Former president Donald Trump has led the call to trash the bill while deriding Republicans who voted for the measure, saying they should be “ashamed of themselves” for “helping the Democrats.”

[…]

Former Trump White House chief of staff Mark Meadows said in interview on Stephen K. Bannon’s “War Room”podcast Tuesday that all 13 members should “absolutely” be stripped of their committee assignments by House leadership in the coming days.

“These people voted for Joe Biden, for an infrastructure bill that will clear the way for more socialist spending that will, quite frankly, gives Joe Biden a win,” Meadows said. “I don’t know how you can send a clearer message than saying, ‘Listen, obviously you’re not on our team. We’re going to give that leadership position to somebody else.’ ”

[…]

Trump has since amplified the suggestion to punish the 13 Republicans who defected, a rallying cry that started among the former president’s “America First” supporters in the House over the weekend.

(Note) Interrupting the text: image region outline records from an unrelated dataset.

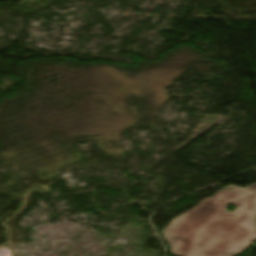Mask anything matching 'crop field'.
<instances>
[{"mask_svg": "<svg viewBox=\"0 0 256 256\" xmlns=\"http://www.w3.org/2000/svg\"><path fill=\"white\" fill-rule=\"evenodd\" d=\"M255 217L256 193L230 185L174 219L164 236L175 256H233L256 238Z\"/></svg>", "mask_w": 256, "mask_h": 256, "instance_id": "obj_1", "label": "crop field"}, {"mask_svg": "<svg viewBox=\"0 0 256 256\" xmlns=\"http://www.w3.org/2000/svg\"><path fill=\"white\" fill-rule=\"evenodd\" d=\"M245 189H249V190H252V191H255V192H256V183L253 184V185H250V186L246 187Z\"/></svg>", "mask_w": 256, "mask_h": 256, "instance_id": "obj_2", "label": "crop field"}]
</instances>
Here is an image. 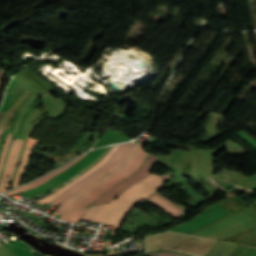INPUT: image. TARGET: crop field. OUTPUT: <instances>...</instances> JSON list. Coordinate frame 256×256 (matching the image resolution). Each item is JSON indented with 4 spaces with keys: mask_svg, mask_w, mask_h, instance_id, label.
Here are the masks:
<instances>
[{
    "mask_svg": "<svg viewBox=\"0 0 256 256\" xmlns=\"http://www.w3.org/2000/svg\"><path fill=\"white\" fill-rule=\"evenodd\" d=\"M171 175L172 174H168L163 177L150 175L127 189L117 200H113L105 205L90 207L82 218L113 225L115 228L112 233H116L127 213L139 201L143 200L156 190L161 189L158 186L166 181Z\"/></svg>",
    "mask_w": 256,
    "mask_h": 256,
    "instance_id": "obj_1",
    "label": "crop field"
},
{
    "mask_svg": "<svg viewBox=\"0 0 256 256\" xmlns=\"http://www.w3.org/2000/svg\"><path fill=\"white\" fill-rule=\"evenodd\" d=\"M150 154L139 147L134 153L132 159L118 172L111 177L97 185L95 188L81 196L74 203H72L64 212L91 206L99 197L106 194L119 183L123 182L133 173L138 171L144 164Z\"/></svg>",
    "mask_w": 256,
    "mask_h": 256,
    "instance_id": "obj_2",
    "label": "crop field"
},
{
    "mask_svg": "<svg viewBox=\"0 0 256 256\" xmlns=\"http://www.w3.org/2000/svg\"><path fill=\"white\" fill-rule=\"evenodd\" d=\"M120 146H121V144L112 146L111 149L108 151V153L105 155V157L98 164H96L94 167L89 169L87 172H85L84 174H82L81 176H79L78 178H76L75 180H73L72 182H70L69 184H67L63 188H61L60 190L54 192L53 194H51L48 197H46L44 199H41V200H38L36 202L45 205V204L49 203L50 201L54 200L55 198L59 197L66 190L75 186L76 184H78L79 182H81L82 180L87 178L89 175H91L92 173H94L95 171L100 169L102 166H104L112 158V156L115 154V152L118 150V148Z\"/></svg>",
    "mask_w": 256,
    "mask_h": 256,
    "instance_id": "obj_3",
    "label": "crop field"
},
{
    "mask_svg": "<svg viewBox=\"0 0 256 256\" xmlns=\"http://www.w3.org/2000/svg\"><path fill=\"white\" fill-rule=\"evenodd\" d=\"M131 144L132 143L122 144V146L119 148V150L114 155V157L103 168H101L100 170L95 172L93 175H91L90 177L85 179L83 182H81V183L79 182L80 184H78V185L76 184L77 186L70 189L69 191H67L62 196H60L59 198H57L55 201H53L51 203L58 206L67 197H69L73 193L77 192L78 190H80L87 184L91 183L92 181H94L98 176H100L102 173H104L106 170H108L112 165H114L120 159V157L125 153V151L130 147Z\"/></svg>",
    "mask_w": 256,
    "mask_h": 256,
    "instance_id": "obj_4",
    "label": "crop field"
},
{
    "mask_svg": "<svg viewBox=\"0 0 256 256\" xmlns=\"http://www.w3.org/2000/svg\"><path fill=\"white\" fill-rule=\"evenodd\" d=\"M23 141L24 140H18V139L14 140L13 147H12V150L8 159V163H7V166L2 178V182L0 185V192L6 191L8 189V186L11 181L12 173L15 167V163H16Z\"/></svg>",
    "mask_w": 256,
    "mask_h": 256,
    "instance_id": "obj_5",
    "label": "crop field"
},
{
    "mask_svg": "<svg viewBox=\"0 0 256 256\" xmlns=\"http://www.w3.org/2000/svg\"><path fill=\"white\" fill-rule=\"evenodd\" d=\"M147 202L154 205L155 207L161 209L162 211L166 212L167 214L177 217L184 211L177 208L175 205H173L171 202H169L167 199L159 195L158 193H153L149 195L146 199Z\"/></svg>",
    "mask_w": 256,
    "mask_h": 256,
    "instance_id": "obj_6",
    "label": "crop field"
},
{
    "mask_svg": "<svg viewBox=\"0 0 256 256\" xmlns=\"http://www.w3.org/2000/svg\"><path fill=\"white\" fill-rule=\"evenodd\" d=\"M85 155H86V154H85ZM85 155L81 156L80 158L74 160V161L71 162L70 164L64 166L63 168H61V169H59V170H57V171H55V172H53V173H51V174H49V175H47V176H45V177H43V178H41V179H39V180H37V181L31 183V184H29V185H27V186H25V187L18 188V189H15V190L11 191V192L5 193V195L9 196V195H13V194L19 193V192L24 191V190H28V189L34 188V187H36V186L42 184L43 182H45V181H47V180L53 178L54 176H56V175L62 173L63 171H65L66 169H68L71 165H73L74 163H76L77 161H79L80 159H82Z\"/></svg>",
    "mask_w": 256,
    "mask_h": 256,
    "instance_id": "obj_7",
    "label": "crop field"
},
{
    "mask_svg": "<svg viewBox=\"0 0 256 256\" xmlns=\"http://www.w3.org/2000/svg\"><path fill=\"white\" fill-rule=\"evenodd\" d=\"M142 143H138L130 152V154L128 155V157L126 158V160L119 166L117 167L115 170H113L111 173H109L108 175H106L105 177H103L101 180H99L97 183H95L93 186H91L90 188L86 189L85 191L79 193L77 196H75L73 199H71L67 204H65L61 210L57 213H62V211L68 207L73 201H75L78 197H80L81 195H83L84 193H86L87 191H89L90 189H92L94 186H96L97 184H99L100 182H102L103 180H105L106 178H108L111 174H113L114 172L118 171L119 169H121L132 157L133 153L135 152V150L141 145Z\"/></svg>",
    "mask_w": 256,
    "mask_h": 256,
    "instance_id": "obj_8",
    "label": "crop field"
},
{
    "mask_svg": "<svg viewBox=\"0 0 256 256\" xmlns=\"http://www.w3.org/2000/svg\"><path fill=\"white\" fill-rule=\"evenodd\" d=\"M137 143H133L132 146L126 151V153L122 156V158L114 165L112 166L108 171H106L104 174H102L100 177H98L94 182H92L91 184L87 185L86 187H84L83 189H81L80 191H78L77 193H75L74 195H72L71 197H69L67 200H65L62 204H60L57 208V210L51 215L54 216L59 209L66 203L68 202L71 198H73L75 195H77L79 192L85 190L86 188H88L89 186L93 185L95 182H97L99 179H101L103 176H105L106 174H108L109 172H111L113 169H115L117 166H119L127 157V155L129 154V152L131 151V149L136 145Z\"/></svg>",
    "mask_w": 256,
    "mask_h": 256,
    "instance_id": "obj_9",
    "label": "crop field"
},
{
    "mask_svg": "<svg viewBox=\"0 0 256 256\" xmlns=\"http://www.w3.org/2000/svg\"><path fill=\"white\" fill-rule=\"evenodd\" d=\"M31 151H32V148H29L27 146L25 147V150H24V153H23V156H22V159H21L16 177L14 179V182H13V185H12L11 188L16 187L18 185V183L20 181V178H21V175H22V172L24 170L25 164L28 160V157H29Z\"/></svg>",
    "mask_w": 256,
    "mask_h": 256,
    "instance_id": "obj_10",
    "label": "crop field"
},
{
    "mask_svg": "<svg viewBox=\"0 0 256 256\" xmlns=\"http://www.w3.org/2000/svg\"><path fill=\"white\" fill-rule=\"evenodd\" d=\"M87 209L88 208L63 214L60 219L77 224L80 217L86 212Z\"/></svg>",
    "mask_w": 256,
    "mask_h": 256,
    "instance_id": "obj_11",
    "label": "crop field"
},
{
    "mask_svg": "<svg viewBox=\"0 0 256 256\" xmlns=\"http://www.w3.org/2000/svg\"><path fill=\"white\" fill-rule=\"evenodd\" d=\"M11 135L12 134H9L7 139H6V142H5V146H4V149H3V153H2V156H1V159H0V169H1V166H2V163H3V159H4V156H5V153H6V150H7V147H8V144H9V140L11 138Z\"/></svg>",
    "mask_w": 256,
    "mask_h": 256,
    "instance_id": "obj_12",
    "label": "crop field"
},
{
    "mask_svg": "<svg viewBox=\"0 0 256 256\" xmlns=\"http://www.w3.org/2000/svg\"><path fill=\"white\" fill-rule=\"evenodd\" d=\"M148 256H182L170 252H160V253H153V254H148Z\"/></svg>",
    "mask_w": 256,
    "mask_h": 256,
    "instance_id": "obj_13",
    "label": "crop field"
},
{
    "mask_svg": "<svg viewBox=\"0 0 256 256\" xmlns=\"http://www.w3.org/2000/svg\"><path fill=\"white\" fill-rule=\"evenodd\" d=\"M13 139H11V142H10V145H9V148H8V151H7V154H6V157H5V160H4V163H3V166H2V169H1V172H0V182H1V178H2V175H3V171H4V168H5V164H6V161H7V157H8V154H9V150H10V147H11V144L13 142Z\"/></svg>",
    "mask_w": 256,
    "mask_h": 256,
    "instance_id": "obj_14",
    "label": "crop field"
},
{
    "mask_svg": "<svg viewBox=\"0 0 256 256\" xmlns=\"http://www.w3.org/2000/svg\"><path fill=\"white\" fill-rule=\"evenodd\" d=\"M2 78H3V72H0V89H1V84H2Z\"/></svg>",
    "mask_w": 256,
    "mask_h": 256,
    "instance_id": "obj_15",
    "label": "crop field"
},
{
    "mask_svg": "<svg viewBox=\"0 0 256 256\" xmlns=\"http://www.w3.org/2000/svg\"><path fill=\"white\" fill-rule=\"evenodd\" d=\"M2 132H3V129H0V136H1Z\"/></svg>",
    "mask_w": 256,
    "mask_h": 256,
    "instance_id": "obj_16",
    "label": "crop field"
}]
</instances>
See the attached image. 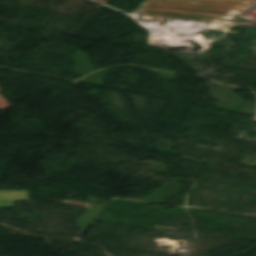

It’s quite a public crack-up, with Republicans hitting social media to blast their colleagues and call for their punishment—there’s that unity I’ve come to really appreciate about the party. All this just a week after their “big romp.”

I have little more to add to this story, other than pointing and laughing. Is it too much to hope that the clowns driving this car crash and burn in 2022?